Required work:
a: Reproduce the portion of the U-Boot mailing list message running from "On 01/10/2012 02:22" down to "a certain type.", copying it word for word.
b: In the U-Boot mailing list message, restate the paragraph beginning "If no alias node is found" as a brief bulleted list that preserves its main points.
c: List every header field label that appears in the heading lines of the U-Boot mailing list message, before the quoted discussion begins.

Supplied passage:
- Opening Delimiter -
All of lore.kernel.org
 help / color / mirror / Atom feed
From: Stephen Warren <swarren@nvidia.com>
To: u-boot@lists.denx.de
Subject: [U-Boot] [RFC PATCH 1/2] fdt: Add fdtdec_find_aliases() to deal with alias nodes
Date: Tue, 10 Jan 2012 14:41:49 -0700	[thread overview]
Message-ID: <4F0CB09D.2070400@nvidia.com> (raw)
In-Reply-To: <CAPnjgZ1JV3wm9UbYVV6oO3J+pPnXVAgLoLAeW8K86R6kmL7YEw@mail.gmail.com>

On 01/10/2012 02:22 PM, Simon Glass wrote:
> Hi Stephen,
> 
> On Tue, Jan 10, 2012 at 12:27 PM, Stephen Warren <swarren@nvidia.com> wrote:
>> On 12/26/2011 03:31 PM, Simon Glass wrote:
>>> Stephen Warren pointed out that we should use nodes whether or not they
>>> have an alias in the /aliases section. The aliases section specifies the
>>> order so far as it can, but is not essential. Operating without alisses
>>> is useful when the enumerated order of nodes does not matter (admittedly
>>> rare in U-Boot).
>> ...
>>> +/**
>>> + * Find the nodes for a peripheral and return a list of them in the correct
>>> + * order. This is used to enumerate all the peripherals of a certain type.
>>> + *
>>> + * To use this, optionally set up a /aliases node with alias properties for
>>> + * a peripheral. For example, for usb you could have:
>>> + *
>>> + * aliases {
>>> + *           usb0 = "/ehci at c5008000";
>>> + *           usb1 = "/ehci at c5000000";
>>> + * };
>>> + *
>>> + * Pass "usb" as the name to this function and will return a list of two
>>> + * nodes offsets: /ehci at c5008000 and ehci at c5000000.
>>> + *
>>> + * All nodes returned will match the compatible ID, as it is assumed that
>>> + * all peripherals use the same driver.
>>> + *
>>> + * If no alias node is found, then the node list will be returned in the
>>> + * order found in the fdt. If the aliases mention a node which doesn't
>>> + * exist, then this will be ignored. If nodes are found with no aliases,
>>> + * they will be added in any order.
>>> + *
>>> + * The array returned will not have any gaps.
> 
> Thanks for the detailed comments - much appreciated.
> 
>>
>> You can't make that guarantee without incorrectly parsing the device
>> tree; I don't believe there's any restriction on the IDs in the aliases
>> being contiguous. Maybe in practice this restriction will be fine, but
>> it doesn't seem like a great idea.
> 
> Well actually I was thinking from a U-Boot POV since if someone uses a
> device that doesn't exist U-Boot may just crash or hang. So having
> such a hole would normally be a bug. But since there is no restriction
> in the fdt format, and since I suppose we have to assume the user
> knows what he is doing, I will remove this restriction.
- Closing Delimiter -
Stored data:
- Opening Delimiter -
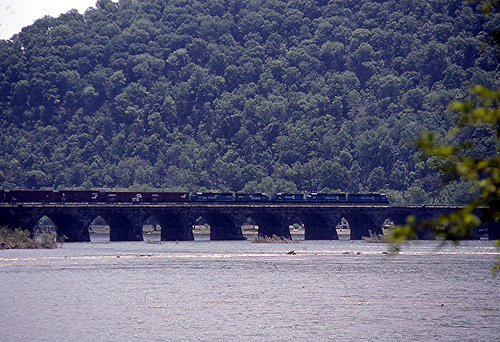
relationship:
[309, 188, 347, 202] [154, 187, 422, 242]
car on tracks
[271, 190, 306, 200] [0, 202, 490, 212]
train car on tracks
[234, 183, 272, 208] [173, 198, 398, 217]
train car on tracks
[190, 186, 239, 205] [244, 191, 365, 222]
car on tracks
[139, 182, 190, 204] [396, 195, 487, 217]
car on tracks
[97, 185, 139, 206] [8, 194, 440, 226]
car on tracks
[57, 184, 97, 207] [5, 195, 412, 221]
train car on tracks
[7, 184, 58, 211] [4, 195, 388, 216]
car on tracks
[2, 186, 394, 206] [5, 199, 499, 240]
train crossing bridge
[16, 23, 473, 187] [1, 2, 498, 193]
trees covering hill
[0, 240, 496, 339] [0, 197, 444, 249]
water next to bridge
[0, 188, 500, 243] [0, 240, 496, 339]
bridge over water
- Closing Delimiter -
Answers to each task:
a:
On 01/10/2012 02:22 PM, Simon Glass wrote:
> Hi Stephen,
> 
> On Tue, Jan 10, 2012 at 12:27 PM, Stephen Warren <swarren@nvidia.com> wrote:
>> On 12/26/2011 03:31 PM, Simon Glass wrote:
>>> Stephen Warren pointed out that we should use nodes whether or not they
>>> have an alias in the /aliases section. The aliases section specifies the
>>> order so far as it can, but is not essential. Operating without alisses
>>> is useful when the enumerated order of nodes does not matter (admittedly
>>> rare in U-Boot).
>> ...
>>> +/**
>>> + * Find the nodes for a peripheral and return a list of them in the correct
>>> + * order. This is used to enumerate all the peripherals of a certain type.

b:
- When no alias node is found, the node list is returned in the order found in the fdt.
- Aliases that mention a node which does not exist are ignored.
- Nodes found with no aliases are added in any order.

c: From, To, Subject, Date, Message-ID, In-Reply-To